* [JOB]: Leave the images out, and copy each of the records below exactly.

* [INPUT MATERIAL]:
++++++
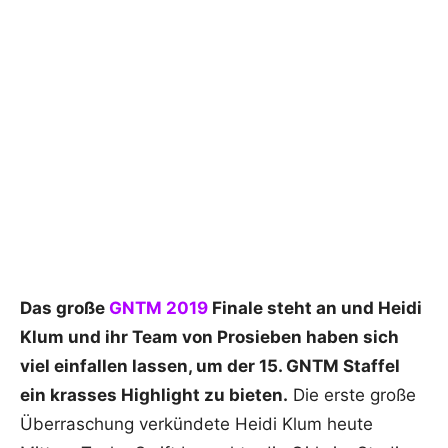
Das große
GNTM 2019
Finale steht an und Heidi
Klum und ihr Team von Prosieben haben sich
viel einfallen lassen, um der 15. GNTM Staffel
ein krasses Highlight zu bieten.
Die erste große
Überraschung verkündete Heidi Klum heute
++++++
* [ANSWER TO THIS EXERCISE]:
Das große
GNTM 2019
Finale steht an und Heidi
Klum und ihr Team von Prosieben haben sich
viel einfallen lassen, um der 15. GNTM Staffel
ein krasses Highlight zu bieten.
Die erste große
Überraschung verkündete Heidi Klum heute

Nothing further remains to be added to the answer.